Anecdotal: Back in 2016 Trump was the overwhelming favorite of my Mexican-American male students.
Sandia Blanca
@Josie: Thank you, Josie. It’s good to hear that validation, as we’re contemplating giving them some money.
evodevo
@different-church-lady: Yep – you got it…If you were expecting to get ANYWHERE without a car, you are gonna be disappointed. We vacationed there for 30 years because the in-laws owned a beach house, and it was a mandatory spring and fall outing, for a week or so. Gas was expensive then, because captive audience on the Banks – it’s 50 miles inland or north or south, so you were stuck paying whatever the going rate was for gas. I imagine it’s hell nowadays. SOOOO glad we sold that beachhouse as soon as my MIL passed away. Haven’t been near a beach since lol
lowtechcyclist
@The Moar You Know:
That’s been true for some time, but IIRC the 40% of the Latinx vote that GWB got in either 2000 or 2004 is still as good as the GOP has done with that group.

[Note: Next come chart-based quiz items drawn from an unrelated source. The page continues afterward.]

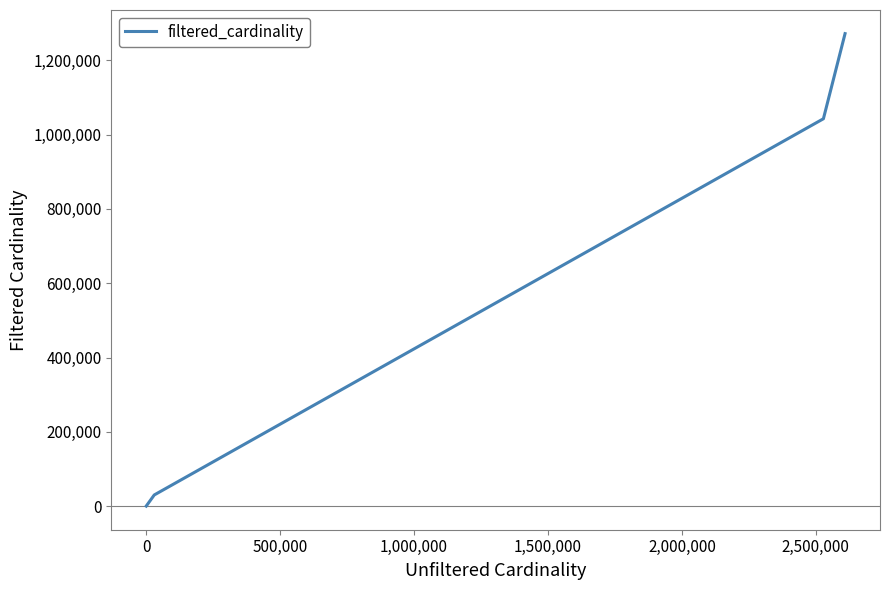

True or false: there are more than 0 points higher than both neighbors.

False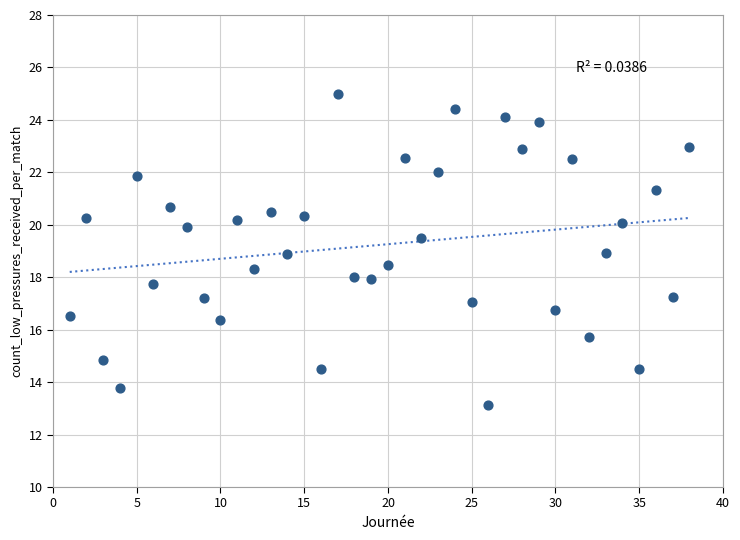

What is the range of Y values (max minus min)?

11.9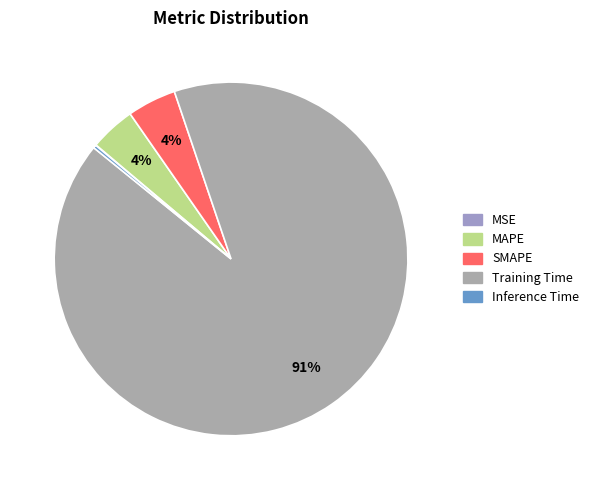

Count the number of slices in the pie.

5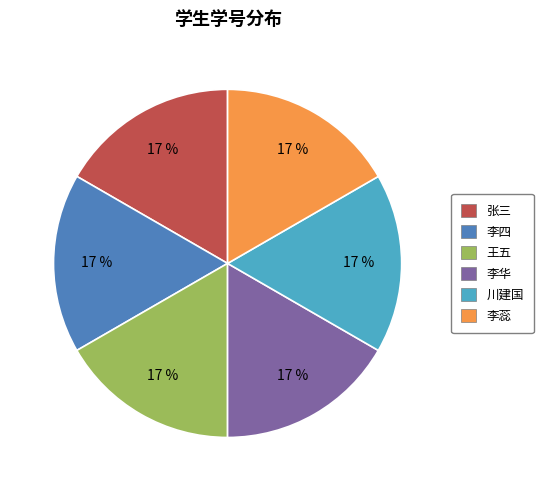

Approximately how many times larger is the value at 李四 compared to 李华?

1.0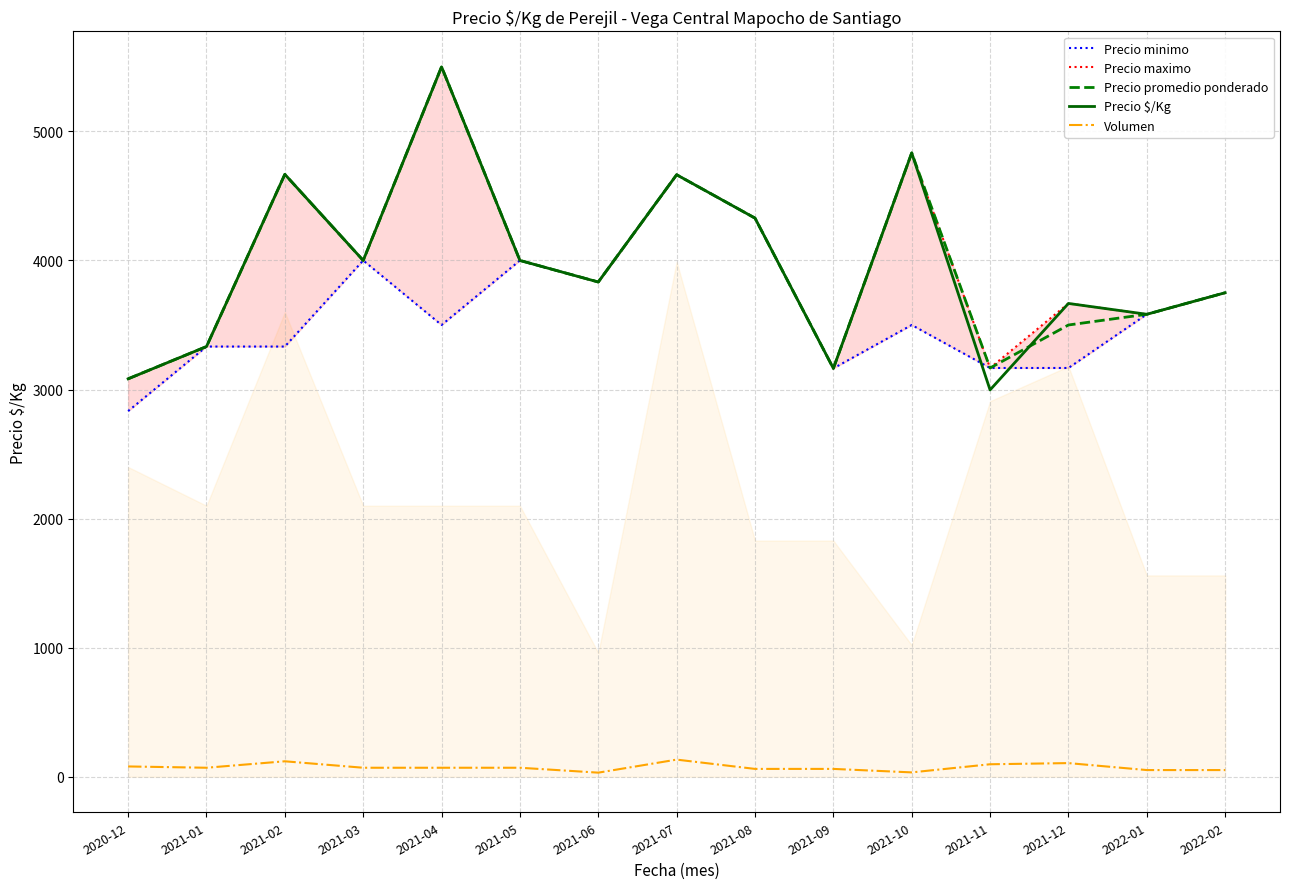

What is the lowest value of the Precio promedio ponderado series?

3083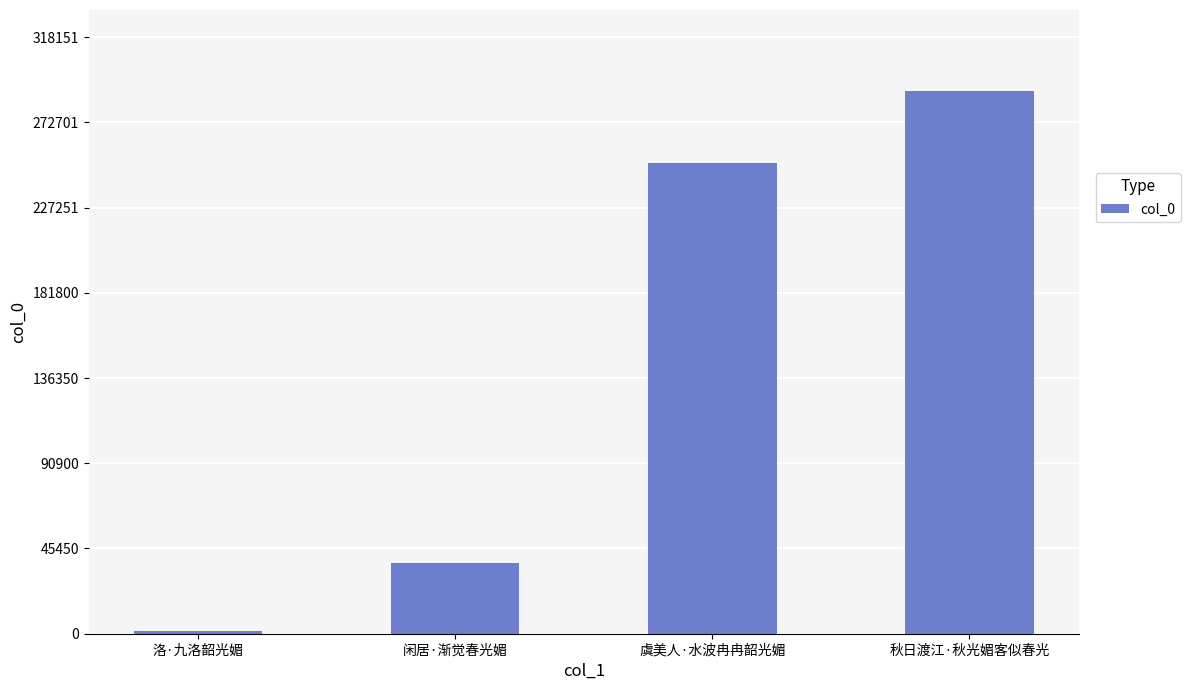

Approximately how many times larger is the value at 闲居·渐觉春光媚 compared to 秋日渡江·秋光媚客似春光?

0.1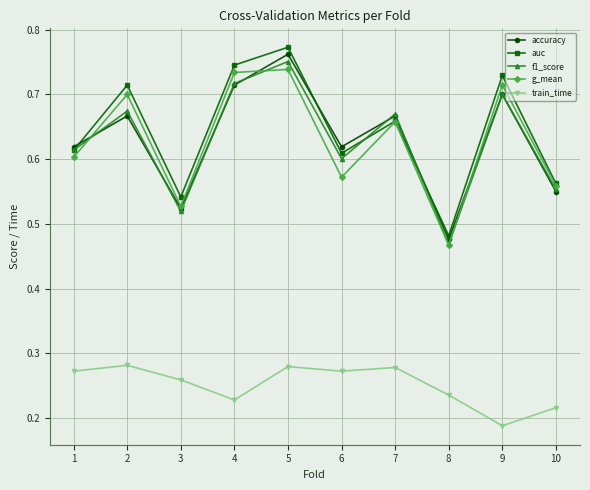

Which category has the lowest value in the g_mean series?

8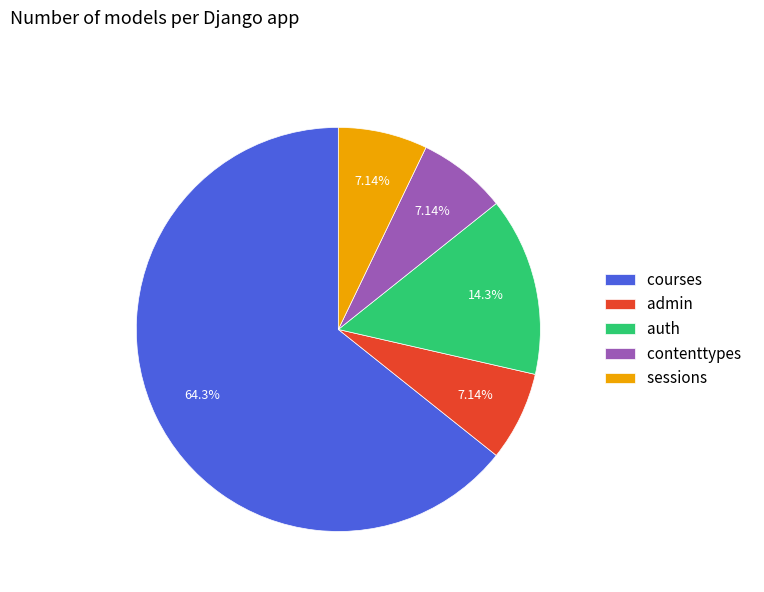

What percentage is the sessions slice, to the nearest percent?

7%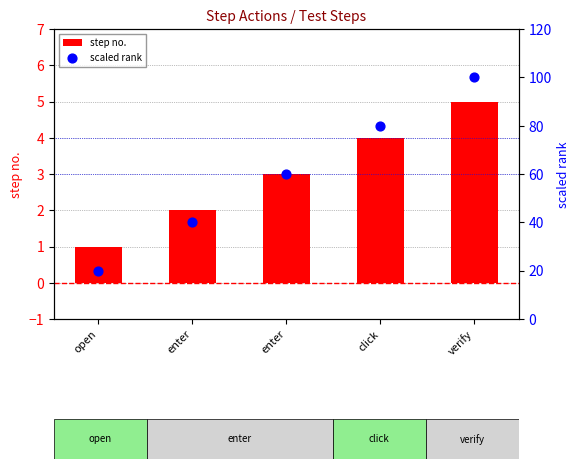

Which series has the widest spread of Y values?

scaled rank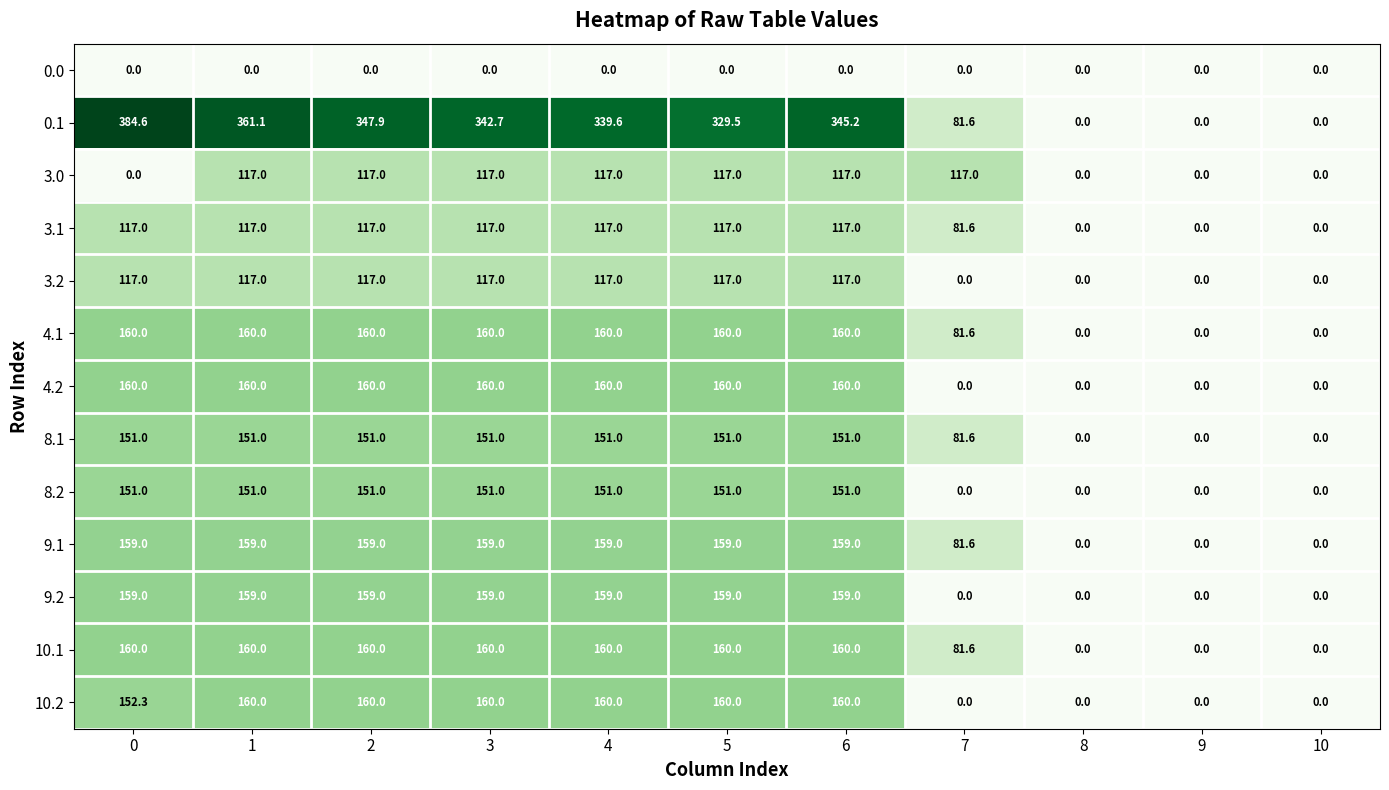

How many 3.2 values are between 0 and 117?

11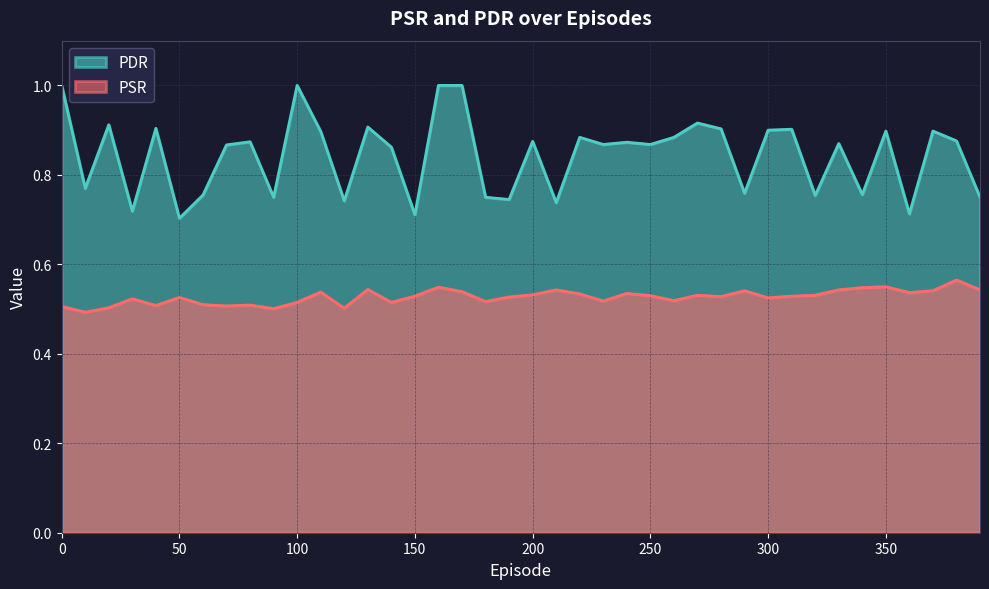

What is the value of the PSR point at the 21st from the left?

0.5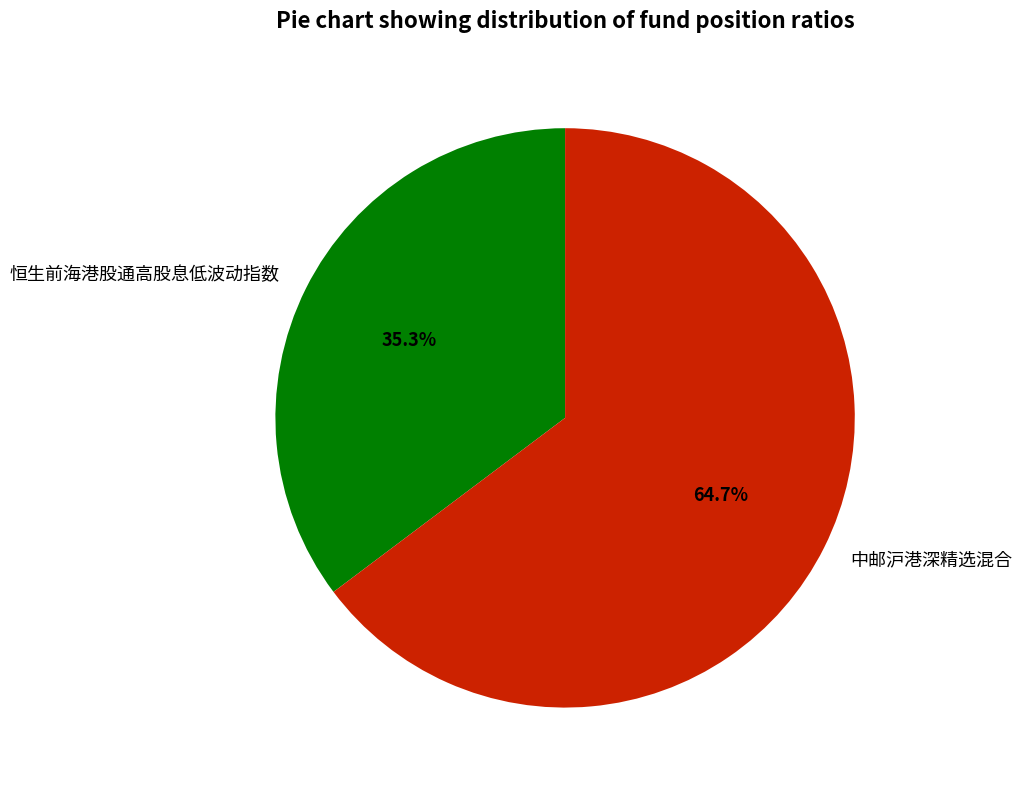

Is it true that 中邮沪港深精选混合 is 57% of the pie?

False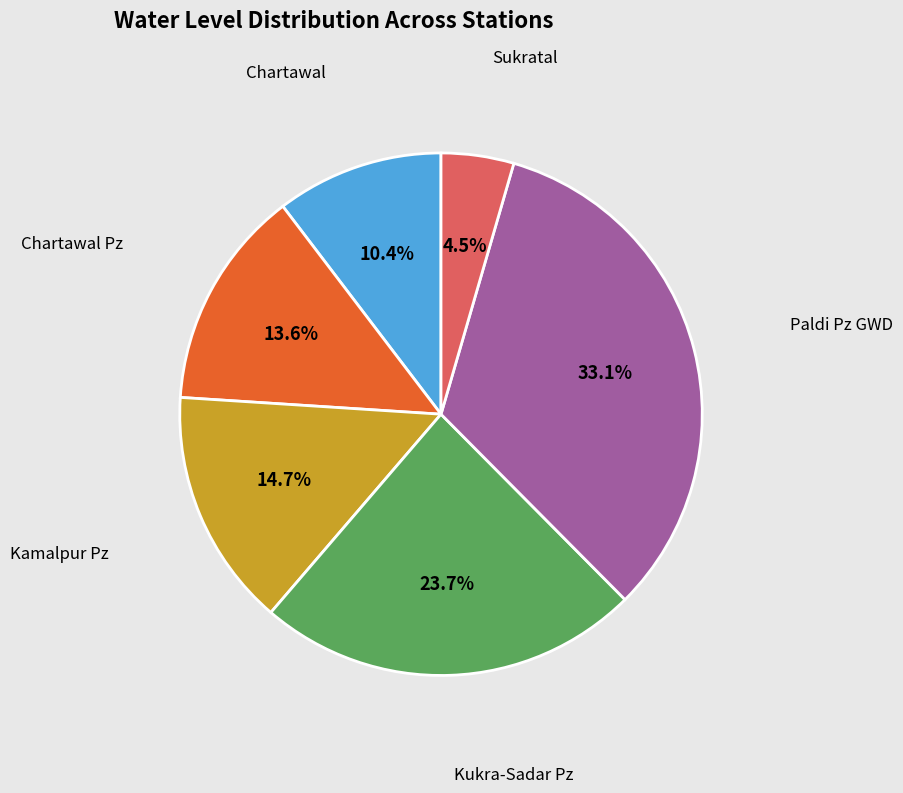

Which category has the biggest portion of the pie?

Paldi Pz GWD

No doubt, over time, Hispanics will increasingly identify as white and vote like it. I could introduce you to an example or two of people who are already there. But I don’t think there’s going to be a 20% swing, let alone a 50% swing, from one election cycle to the next.
Citizen Alan
@Anonymous At Work:
You underestimate the extent to which some women benefit from the Patriarchy because they’ve learned how to game it to their advantage. Do you think someone like former sorority girl and Home Economics major Marsha Blackburn could have become a US Senator if she were a pro-choice Democrat?
Citizen Alan
@Betty Cracker:
In the same sense that racial polarization was bad for Apartheid-era South Africa (which is to say, not bad at all for the white minority rulers).
Citizen Alan
@Geminid:
Like Andy Johnson would have ever tolerated that. His impeachment was direct result of his efforts to protect the KKK in its infancy,
Geminid
@Citizen Alan: Ahh. Finally saw this. A counterargument: For the first few months of his Presidency, Andrew Johnson was very hostile to the Confederates. “Treason must be made odious,” Johnson snarled, but his plans to put Conferderate military leaders on trial were stymied by Grant, who threatened to resign.
It was only later, when Johnson understood that he would never be supported by Republican politicians, that he turned to the South as a future base of support and then undermined Reconstruction.
Johnson did not have a strong base of support at the time, though. He very narrowly avoided conviction in an impeachment that was brought on in part over disputes with the Secretary of War over Reconstruction policies. Johnson was essentially a lame duck after that.
I could not say for sure that a force of 25,000 Black US Cavalry could have been established. With a determined Republican Congress and the prestige of Generals Grant and Sherman behind it, though, I can’t agree that it couldn’t have been, especially if it could be financed by the sale of confiscated cotton.
Anyway, my greater point is that a more rigourous Reconstruction was possible, and that this possibility is a lot more plausible and practical than the vengeance fantasy of mass executions that I see some of my bloodthirsty contemporaries entertain.